1. Street & Smith advertisement for My Queen, back cover My Queen, no. 1.

2. Issues 14-26 follow Marion's adventures as the company travels across the US, giving performances in different cities (one per issue); nos. 27-30 bring Marion back to New York for a final round of weddings and reunions. According to the Street & Smith ledgers, the final issues (31-37) reprinted unrelated romances by Bertha M. Clay [pseud.], mostly reprints from Half- penny novelette. The format for issues 32-37 was changed to story paper size. ("Dime Novel Sketches No. 72: My Queen," Dime Novel Round-Up, 34, no. 12 [December 1965], 125.)

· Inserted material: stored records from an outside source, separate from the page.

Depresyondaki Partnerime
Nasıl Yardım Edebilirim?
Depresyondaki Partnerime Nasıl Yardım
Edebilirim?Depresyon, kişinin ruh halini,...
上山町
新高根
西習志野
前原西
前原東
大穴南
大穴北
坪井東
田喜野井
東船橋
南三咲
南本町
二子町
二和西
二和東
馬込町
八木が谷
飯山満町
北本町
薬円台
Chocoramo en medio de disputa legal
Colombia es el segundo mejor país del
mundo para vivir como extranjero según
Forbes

3. The picture of women in the working world often shows them as tired. and/or thin. One of Marion's first reactions to the clerks in a depart ment store is pity: "'Poor things!' she thought, as she noticed how tired the clerks looked." "Marion Marlowe's Skill," p. 12; conditions in the factories, of course are even worse: "As [Marion and her companions] climbed the stairs up to the sixth story, Marion noticed a continual wirring of sewing machines, and in the hallways they squeezed past poor, pale-faced young girls, whose frail arms were fairly piled up with pieces of silk and satin.

"'This... is one of the best places in the city. The firm on this floor treats its employees far better than the average' [her companion said].

'Why don't they open the doors and windows? The place is stifling,' gasped Marion.

'Why, the wind might blow the [material] about, and minutes are precious here. Time is much more valuable than human comfort.'" ("Marion Marlowe's Christmas Eve," p. 4).